> [Source]:
+ + +

Practice chopping rather than the "guillotine and glide" western technique (western technique keep tip of knife in contact with cutting board at all times, pointless).

Practice making silent cut, ie. If you can hear the knife hitting the cutting board "thunk thunk thunk" your technique is no good

Practice the pinch grip and clawing your off hand to protect your fingers.


----------



## griffinco (Dec 25, 2016)

chinacats said:


> [video=youtube_share;Rx1U-bja3i8]http://youtu.be/Rx1U-bja3i8[/video]



Perfect Video. Thanks Chinacats and Spoiledbroth. That's very helpful. Would anyone use chopping with a thin ginga gyuto? This seems to go against the "barely touch the board" advice. 

p.s. I love this forum...one of the best I've joined for expert advice and enthusiam :doublethumbsup:


----------



## griffinco (Dec 25, 2016)

foody518 said:


> ThEoRy's vids have been very helpful to me on how to efficiently prep. I've been making pico de gallo more frequently to practice stuff like brunoise on tomato (well, maybe a bit more rustic cut than it's supposed to be XD )



Thanks Foody. FYI, I ended up speaking with Jon and ordering the Ginga through Metier (he wholesales to them.) Was nice to support both of them. They're super helpful and it was surprising to find an enthusiast shop in Austin.


----------



## chinacats (Dec 25, 2016)

griffinco said:


> Perfect Video. Thanks Chinacats and Spoiledbroth. That's very helpful. Would anyone use chopping with a thin ginga gyuto? This seems to go against the "barely touch the board" advice.

+ + +

> [Material supplied]:
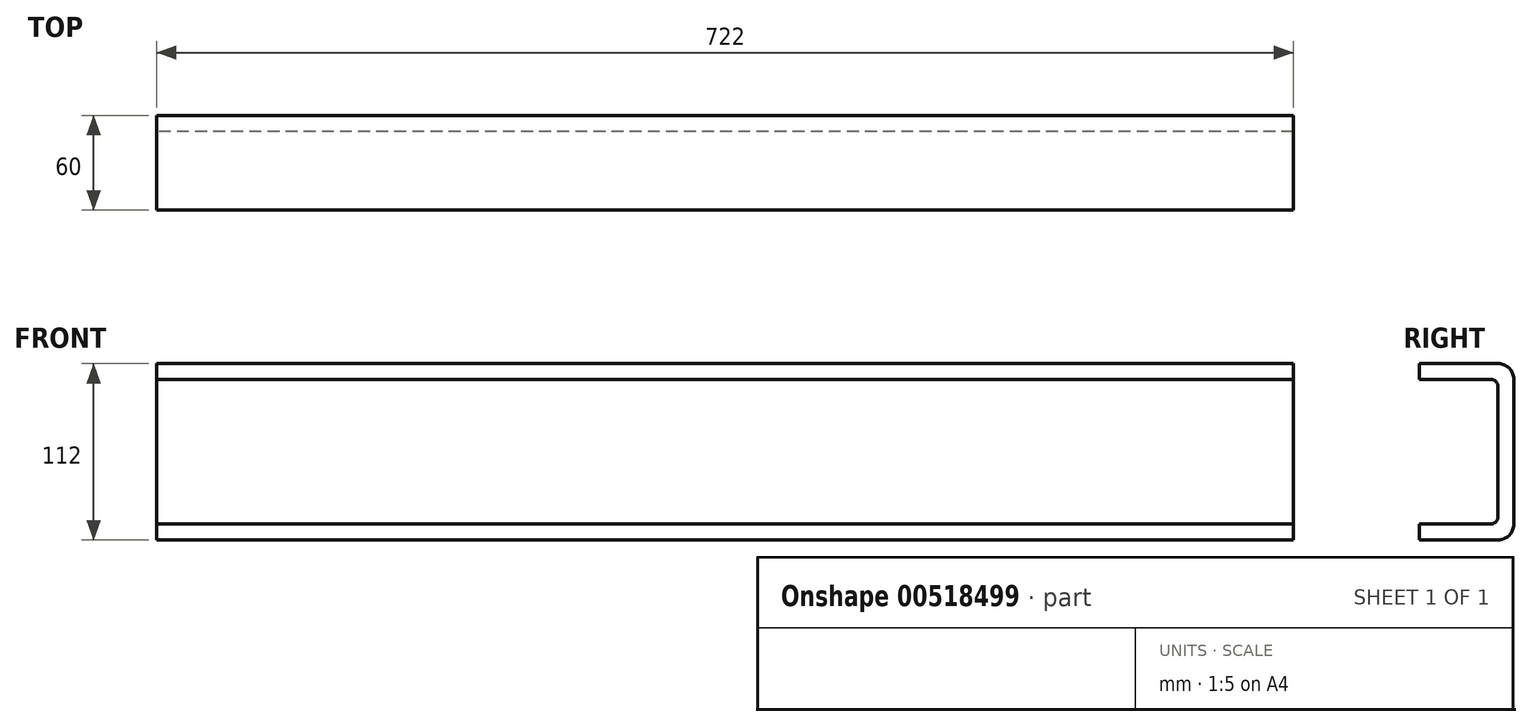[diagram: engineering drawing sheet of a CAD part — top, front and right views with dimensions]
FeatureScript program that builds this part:
annotation { "Feature Type Name" : "Feature", "Feature Type Description" : "" }
export const myFeature = defineFeature(function(context is Context, id is Id, definition is map)
    precondition{}
    {
        {
            var Q0;
            Q0=qCreatedBy(makeId("Right.planeOp"),FACE);
            var sketch = newSketch(context, id + "F0", { "sketchPlane" : qUnion([Q0])});
            skLineSegment(sketch, "E0", {"start": v(0, 0) * mm, "end": v(50, 0) * mm});
            skLineSegment(sketch, "E1", {"start": v(60, -10) * mm, "end": v(60, -102) * mm});
            skLineSegment(sketch, "E2", {"start": v(50, -112) * mm, "end": v(0, -112) * mm});
            skLineSegment(sketch, "E3", {"start": v(0, -112) * mm, "end": v(0, -102) * mm});
            skLineSegment(sketch, "E4", {"start": v(0, -102) * mm, "end": v(45, -102) * mm});
            skLineSegment(sketch, "E5", {"start": v(50, -97) * mm, "end": v(50, -15) * mm});
            skLineSegment(sketch, "E6", {"start": v(45, -10) * mm, "end": v(0, -10) * mm});
            skLineSegment(sketch, "E7", {"start": v(0, -10) * mm, "end": v(0, 0) * mm});
            skPoint(sketch, "E8.visualSharp", {"position": v(60, 0) * mm});
            skArc(sketch, "E8.filletArc", {"start": v(60, -10) * mm, "mid": v(57.07, -2.93) * mm, "end": v(50, 0) * mm});
            skArc(sketch, "E9.filletArc", {"start": v(50, -15) * mm, "mid": v(48.54, -11.46) * mm, "end": v(45, -10) * mm});
            skPoint(sketch, "E10.visualSharp", {"position": v(50, -102) * mm});
            skArc(sketch, "E10.filletArc", {"start": v(45, -102) * mm, "mid": v(48.54, -100.54) * mm, "end": v(50, -97) * mm});
            skPoint(sketch, "E11.visualSharp", {"position": v(60, -112) * mm});
            skArc(sketch, "E11.filletArc", {"start": v(50, -112) * mm, "mid": v(57.07, -109.07) * mm, "end": v(60, -102) * mm});
            skSolve(sketch);
        }
        {
            var Q0;
            Q0 = qSketchRegion(id + "F0", true);
            extrude(context, id + "F1", {"entities" : qUnion([Q0]), "endBound" : BoundingType.SYMMETRIC, "depth" : 722 * mm, "offsetDistance" : 25 * mm});
        }
    });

+ + +

> [List of tasks]:
a) Write out the passage of the knife-technique thread from "Thanks Foody. FYI, I" up to and including "shop in Austin.".
b) For each statement, say yes or no depending on whether it agrees with the knife-technique thread, and quote the words from the thread that decide it.
(i) griffinco ordered the Ginga through Metier.
(ii) The thread's advice favors keeping the tip of the knife on the cutting board at all times.
(iii) Hearing the knife go "thunk thunk thunk" on the board is a sign of good technique.
c) Translate this sentence from the knife-technique thread into Spanish: "Practice the pinch grip and clawing your off hand to protect your fingers."

> [Solutions below]:
a)
Thanks Foody. FYI, I ended up speaking with Jon and ordering the Ginga through Metier (he wholesales to them.) Was nice to support both of them. They're super helpful and it was surprising to find an enthusiast shop in Austin.

b)
(i) Yes: "ordering the Ginga through Metier"
(ii) No: "Practice chopping rather than the "guillotine and glide" western technique"
(iii) No: "your technique is no good"

c) Practica el agarre de pinza y curvar la otra mano en forma de garra para protegerte los dedos.